> _Fragmento seleccionado_

***

El incremento del coste del mantenimiento de la clase obrera: el crecimiento del desempleo aumenta más todavía la insolvabilidad del Estado, enfrentado a una clase obrera que no está derrotada y que no puede dejar así como así que los parados se mueran de hambre. A pesar de todas las medidas de austeridad introducidas por el gobierno Kohl en 1996, el gobierno tiene todavía una cuenta enorme que pagar para indemnizar a los parados, a los jubilados, a los enfermos. Unos 150 mil millones de DM de un presupuesto federal de 448 mil millones son gastados en retribuciones sociales a la clase obrera. La Oficina Federal de Desempleo tiene un presupuesto de 105 mil millones de DM y ya está en quiebra virtual.

El fracaso de la burguesía alemana en la construcción de un «paisaje industrial» en el Este: pese al inmenso gasto en los länder del Este después de la reunificación, la economía no ha despegado. Gran parte del dinero ha ido a las infraestructuras, telecomunicaciones y vivienda, pero poco a nuevas industrias. Al contrario, todas las fábricas antiguas, inadaptadas, han quebrado; y cuando las hay nuevas (se han instalado fábricas modernizadas), absorben menos del 10 % de la fuerza de trabajo. Siguen los batallones de desempleados, pero pueden «disfrutar» de telecomunicaciones sofisticadas y bonitas carreteras nuevas.

***

> _Entradas extraídas_
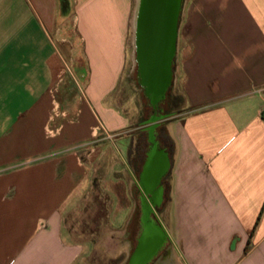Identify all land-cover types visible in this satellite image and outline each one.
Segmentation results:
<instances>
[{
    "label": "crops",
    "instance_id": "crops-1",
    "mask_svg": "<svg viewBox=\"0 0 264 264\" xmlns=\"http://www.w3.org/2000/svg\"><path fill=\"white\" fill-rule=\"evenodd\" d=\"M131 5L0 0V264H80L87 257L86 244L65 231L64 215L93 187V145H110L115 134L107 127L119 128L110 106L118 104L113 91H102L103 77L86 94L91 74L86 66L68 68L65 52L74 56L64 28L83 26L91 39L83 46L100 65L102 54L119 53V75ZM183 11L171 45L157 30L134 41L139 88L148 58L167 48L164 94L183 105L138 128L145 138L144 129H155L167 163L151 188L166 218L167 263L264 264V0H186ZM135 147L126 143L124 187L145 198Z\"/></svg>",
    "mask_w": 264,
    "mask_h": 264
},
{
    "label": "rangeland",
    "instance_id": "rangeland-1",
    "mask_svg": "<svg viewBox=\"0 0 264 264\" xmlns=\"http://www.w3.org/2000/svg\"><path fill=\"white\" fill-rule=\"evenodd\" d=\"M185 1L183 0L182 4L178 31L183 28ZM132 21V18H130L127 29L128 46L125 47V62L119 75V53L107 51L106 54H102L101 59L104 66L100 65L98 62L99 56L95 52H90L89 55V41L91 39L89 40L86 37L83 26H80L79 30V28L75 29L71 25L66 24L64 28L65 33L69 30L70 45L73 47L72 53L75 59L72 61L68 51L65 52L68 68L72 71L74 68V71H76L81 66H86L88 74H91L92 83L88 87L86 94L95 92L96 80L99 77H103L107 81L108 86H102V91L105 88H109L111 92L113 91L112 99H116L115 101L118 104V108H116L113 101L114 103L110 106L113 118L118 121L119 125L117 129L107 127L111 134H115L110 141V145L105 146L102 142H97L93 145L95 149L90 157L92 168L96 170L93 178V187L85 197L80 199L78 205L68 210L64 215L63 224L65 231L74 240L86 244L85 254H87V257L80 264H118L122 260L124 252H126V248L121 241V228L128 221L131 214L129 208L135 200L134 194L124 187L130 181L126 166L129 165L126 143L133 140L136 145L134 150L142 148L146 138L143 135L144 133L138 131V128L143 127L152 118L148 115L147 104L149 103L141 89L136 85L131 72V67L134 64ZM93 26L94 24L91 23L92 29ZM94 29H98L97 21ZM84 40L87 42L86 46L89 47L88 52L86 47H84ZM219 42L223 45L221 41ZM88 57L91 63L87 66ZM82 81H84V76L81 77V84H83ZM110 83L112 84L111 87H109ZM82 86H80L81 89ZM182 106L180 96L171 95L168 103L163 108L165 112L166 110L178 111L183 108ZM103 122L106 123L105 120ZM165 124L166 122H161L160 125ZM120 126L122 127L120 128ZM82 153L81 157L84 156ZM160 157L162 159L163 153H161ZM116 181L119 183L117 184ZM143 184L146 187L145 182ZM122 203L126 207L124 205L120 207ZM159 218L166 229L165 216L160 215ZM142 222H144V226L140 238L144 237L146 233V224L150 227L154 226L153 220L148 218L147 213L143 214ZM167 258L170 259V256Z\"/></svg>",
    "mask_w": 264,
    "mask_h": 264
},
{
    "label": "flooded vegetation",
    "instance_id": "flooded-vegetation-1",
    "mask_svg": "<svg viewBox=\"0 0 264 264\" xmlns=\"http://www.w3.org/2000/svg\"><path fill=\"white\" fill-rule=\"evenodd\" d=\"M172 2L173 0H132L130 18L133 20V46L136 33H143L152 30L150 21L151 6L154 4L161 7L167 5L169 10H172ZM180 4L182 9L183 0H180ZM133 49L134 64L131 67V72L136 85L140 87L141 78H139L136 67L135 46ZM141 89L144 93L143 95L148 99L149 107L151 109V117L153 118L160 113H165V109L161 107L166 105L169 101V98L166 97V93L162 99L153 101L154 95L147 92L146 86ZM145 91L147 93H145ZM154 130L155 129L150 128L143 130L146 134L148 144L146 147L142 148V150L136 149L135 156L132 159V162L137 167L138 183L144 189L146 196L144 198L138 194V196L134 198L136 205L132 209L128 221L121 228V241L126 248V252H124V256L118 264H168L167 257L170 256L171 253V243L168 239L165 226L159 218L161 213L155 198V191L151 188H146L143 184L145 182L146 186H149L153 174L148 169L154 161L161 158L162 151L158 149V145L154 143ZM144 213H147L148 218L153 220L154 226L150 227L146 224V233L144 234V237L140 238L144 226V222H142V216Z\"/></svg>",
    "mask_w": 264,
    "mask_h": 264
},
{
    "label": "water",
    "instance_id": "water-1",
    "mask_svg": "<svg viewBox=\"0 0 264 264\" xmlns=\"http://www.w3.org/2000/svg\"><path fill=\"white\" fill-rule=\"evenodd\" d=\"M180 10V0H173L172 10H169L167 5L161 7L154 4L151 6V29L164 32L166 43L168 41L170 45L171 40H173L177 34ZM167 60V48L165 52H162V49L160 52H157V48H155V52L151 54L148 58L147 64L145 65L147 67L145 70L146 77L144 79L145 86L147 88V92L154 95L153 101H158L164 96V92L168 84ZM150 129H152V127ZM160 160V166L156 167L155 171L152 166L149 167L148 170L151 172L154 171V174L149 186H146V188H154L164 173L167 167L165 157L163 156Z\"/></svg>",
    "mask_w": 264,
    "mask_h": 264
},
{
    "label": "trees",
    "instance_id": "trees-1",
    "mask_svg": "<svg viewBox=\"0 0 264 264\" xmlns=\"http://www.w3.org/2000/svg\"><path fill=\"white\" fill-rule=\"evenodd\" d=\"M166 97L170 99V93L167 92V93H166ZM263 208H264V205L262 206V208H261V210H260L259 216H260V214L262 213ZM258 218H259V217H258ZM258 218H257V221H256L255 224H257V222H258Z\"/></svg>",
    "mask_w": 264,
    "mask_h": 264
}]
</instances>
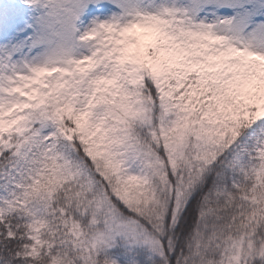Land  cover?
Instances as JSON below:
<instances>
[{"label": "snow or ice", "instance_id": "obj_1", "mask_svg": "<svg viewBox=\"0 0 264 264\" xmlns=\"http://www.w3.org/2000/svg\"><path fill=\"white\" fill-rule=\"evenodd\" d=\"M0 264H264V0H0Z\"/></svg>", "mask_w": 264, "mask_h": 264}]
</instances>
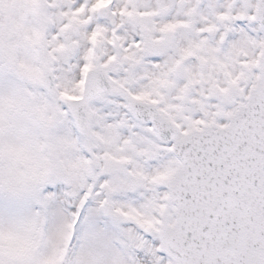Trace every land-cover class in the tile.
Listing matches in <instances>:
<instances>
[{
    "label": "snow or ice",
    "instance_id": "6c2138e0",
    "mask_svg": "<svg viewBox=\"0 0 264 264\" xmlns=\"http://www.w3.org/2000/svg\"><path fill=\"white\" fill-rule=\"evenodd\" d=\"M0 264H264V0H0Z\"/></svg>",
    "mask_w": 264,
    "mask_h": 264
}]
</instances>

***

> _Tareas del ejercicio_
1) Responde a estas preguntas sobre el fragmento seleccionado:
(a) ¿A cuánto asciende el presupuesto federal mencionado en el texto?
(b) ¿Qué presupuesto tiene la Oficina Federal de Desempleo?
(c) ¿Qué parte de la fuerza de trabajo absorben las fábricas nuevas del Este?
2) Extrae del fragmento seleccionado el pasaje comprendido entre "El incremento del" y "en quiebra virtual.", ambos incluidos.
3) Traduce al inglés esta oración del fragmento seleccionado: «Gran parte del dinero ha ido a las infraestructuras, telecomunicaciones y vivienda, pero poco a nuevas industrias.»

> _Soluciones por tarea_
1)
(a) A 448 mil millones de DM.
(b) 105 mil millones de DM.
(c) Menos del 10 %.

2)
El incremento del coste del mantenimiento de la clase obrera: el crecimiento del desempleo aumenta más todavía la insolvabilidad del Estado, enfrentado a una clase obrera que no está derrotada y que no puede dejar así como así que los parados se mueran de hambre. A pesar de todas las medidas de austeridad introducidas por el gobierno Kohl en 1996, el gobierno tiene todavía una cuenta enorme que pagar para indemnizar a los parados, a los jubilados, a los enfermos. Unos 150 mil millones de DM de un presupuesto federal de 448 mil millones son gastados en retribuciones sociales a la clase obrera. La Oficina Federal de Desempleo tiene un presupuesto de 105 mil millones de DM y ya está en quiebra virtual.

3) Much of the money has gone to infrastructure, telecommunications and housing, but little to new industries.